I set up a kafka s3 sink connector to consume messages from a kafka topic and dump them into minio in parquet format. Finally I query from dremio to verify the integrity of the data pipe.
The kafka topic consists of 12 partitions and each partition contains various # of records.
What I've found out is that
if I set flush.size=1. I can get all records one per parquet file in minio and query in dremio returns correct # of records.
if I set flush.size > 1 I won't be able to get the exact total number of records in minio and dremio query. I've always got less. The larger the flush.size is set, the more records are skipped and if flush.size is set large enough, partitions are skipped as well.
I understand that it's probably not skipping records.
The connector is waiting for more new records to fill up the buffer size then flushes to s3. This won't work as if the data is EOD, I'll have to wait for 24 hours to get yesterdays data dumped to minio?
I am looking for a parameter to trigger time-out then force flush to s3. I tried rotate.interval.ms but it only checks first record and last record time stamp span.
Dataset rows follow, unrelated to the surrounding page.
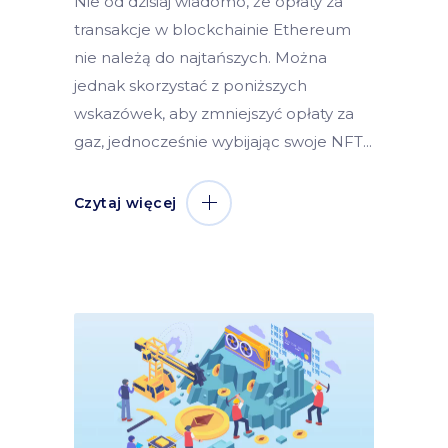
Nie od dzisiaj wiadomo, że opłaty za
transakcje w blockchainie Ethereum
nie należą do najtańszych. Można
jednak skorzystać z poniższych
wskazówek, aby zmniejszyć opłaty za
gaz, jednocześnie wybijając swoje NFT
Czytaj więcej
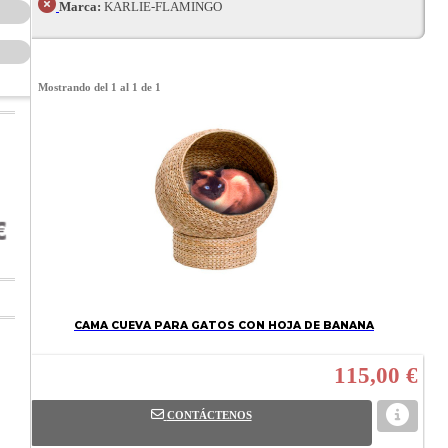
Marca:
KARLIE-FLAMINGO
Mostrando del 1 al 1 de 1
CAMA CUEVA PARA GATOS CON HOJA DE BANANA
115,00 €
CONTÁCTENOS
It will not trigger a time out and force flush if no new record is injected to kafka.
Is there any parameter to trigger time-out and force flush to s3? It seems that all rotate interval parameters are expecting a new record to trigger the evaluation of the flush condition, either span or scheduled. That's not gonna serve the purpose I mentioned. We want to time-out and force flush without the dependency on a new record being processed.
rotate.schedule.interval.ms works. I made a typo in sink properties, I put rotate.scheduled.interval.ms
Once I correct the typo, it asks me to specify timezone then everything works as expected. I got all 10071 records in all 12 partitions.